The archers shot arrows at the shutters that barred the windows and the door while the warriors collected dry wood from storerooms and hay from the stables and loaded them on two carts that were then doused with oil and set alight, before pushing them against the building. Within minutes the carts were ablaze and the flames were lapping round the building. As the fire took hold of the carts the legionaries inside the barracks charged from the building, preferring to take their chances against men rather than being roasted alive.

Two were immediately felled by arrows but the rest, armed with swords and holding shields in front of their bodies, charged at the Agraci warriors who faced them in a semi-circle. Coughing, their eyes smarting, the Romans fought bravely, jabbing the points of their short swords at the fleeting shapes of the warriors they faced. But they did not see the archers who had retreated a few paces and who now searched out targets illuminated against the blazing building.
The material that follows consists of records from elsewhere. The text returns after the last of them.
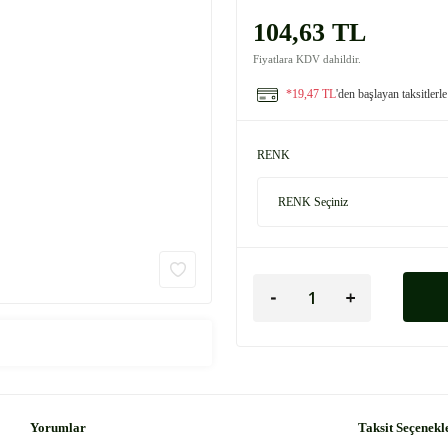
104,63 TL
Fiyatlara KDV dahildir.
*19,47 TL
'den başlayan taksitlerle
RENK
Yorumlar
Taksit Seçenekl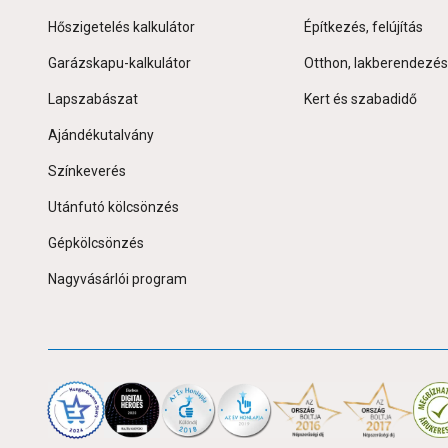
Hőszigetelés kalkulátor
Építkezés, felújítás
Garázskapu-kalkulátor
Otthon, lakberendezés
Lapszabászat
Kert és szabadidő
Ajándékutalvány
Színkeverés
Utánfutó kölcsönzés
Gépkölcsönzés
Nagyvásárlói program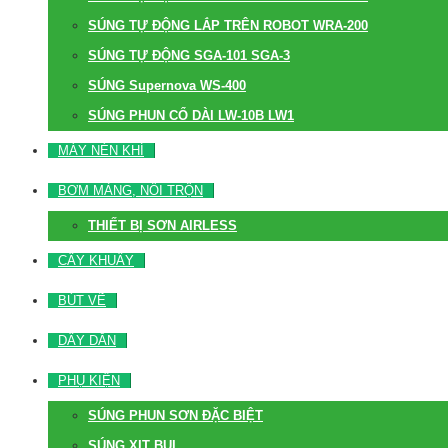
SÚNG TỰ ĐỘNG LẮP TRÊN ROBOT WRA-200
SÚNG TỰ ĐỘNG SGA-101 SGA-3
SÚNG Supernova WS-400
SÚNG PHUN CỔ DÀI LW-10B LW1
MÁY NÉN KHÍ
BƠM MÀNG, NỒI TRỘN
THIẾT BỊ SƠN AIRLESS
CÂY KHUẤY
BÚT VẼ
DÂY DẪN
PHỤ KIỆN
SÚNG PHUN SƠN ĐẶC BIỆT
SÚNG XỊT BỤI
The Agraci teased and taunted the legionaries as the archers picked them off one by one, the last one being killed as he fell to the ground with an arrow in his thigh and the side of his head caved in by a series of sword blows.

‘Time to go,’ shouted Spartacus, alarmed that the flames might be seen from afar.
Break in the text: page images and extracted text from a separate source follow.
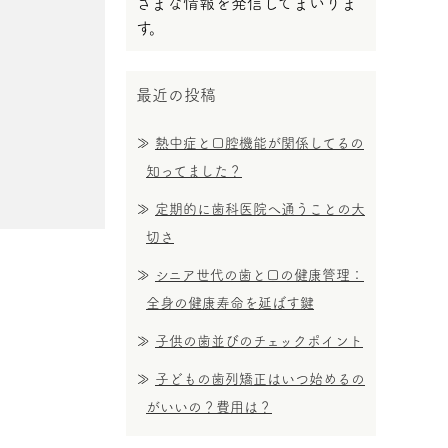
ざまな情報を発信してまいりま
す。
最近の投稿
熱中症と口腔機能が関係してるの
知ってました？
定期的に歯科医院へ通うことの大
切さ
シニア世代の歯と口の健康管理：
全身の健康寿命を延ばす鍵
子供の歯並びのチェックポイント
子どもの歯列矯正はいつ始めるの
がいいの？費用は？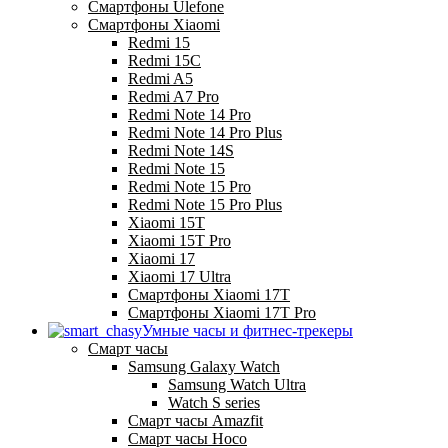
Смартфоны Ulefone
Смартфоны Xiaomi
Redmi 15
Redmi 15C
Redmi A5
Redmi A7 Pro
Redmi Note 14 Pro
Redmi Note 14 Pro Plus
Redmi Note 14S
Redmi Note 15
Redmi Note 15 Pro
Redmi Note 15 Pro Plus
Xiaomi 15T
Xiaomi 15T Pro
Xiaomi 17
Xiaomi 17 Ultra
Смартфоны Xiaomi 17Т
Смартфоны Xiaomi 17Т Pro
Умные часы и фитнес-трекеры
Смарт часы
Samsung Galaxy Watch
Samsung Watch Ultra
Watch S series
Смарт часы Amazfit
Смарт часы Hoco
They ran out of the compound back to the trees where they collected their horses and rode back to the villa of Andromachus. The next day Spartacus and his party departed and headed southeast into the desert, away from Syria and towards Palmyra. Once there Spartacus would ride back to Dura to prepare for the great expedition into Syria that was being prepared by his uncle.

Chapter 21

Two years after the Battle of Carrhae I led forty thousand horsemen into Syria to satisfy Orodes’ requests. I took Dura’s horse archers, all my lords, seventeen thousand of their men and riders from Hatra, Babylon and Mesene on a great raid that achieved absolutely nothing. The Roman survivors of Carrhae shut themselves in Antioch and we burned and looted many Syrian villages and small towns whose inhabitants had mostly fled before us. Several times the Romans ventured forth from their strongholds and slaughtered small parties of our horsemen but when we pursued them they invariably retreated behind their stonewalls. I eventually ordered a general retreat back to Parthia and never set foot in Syria again.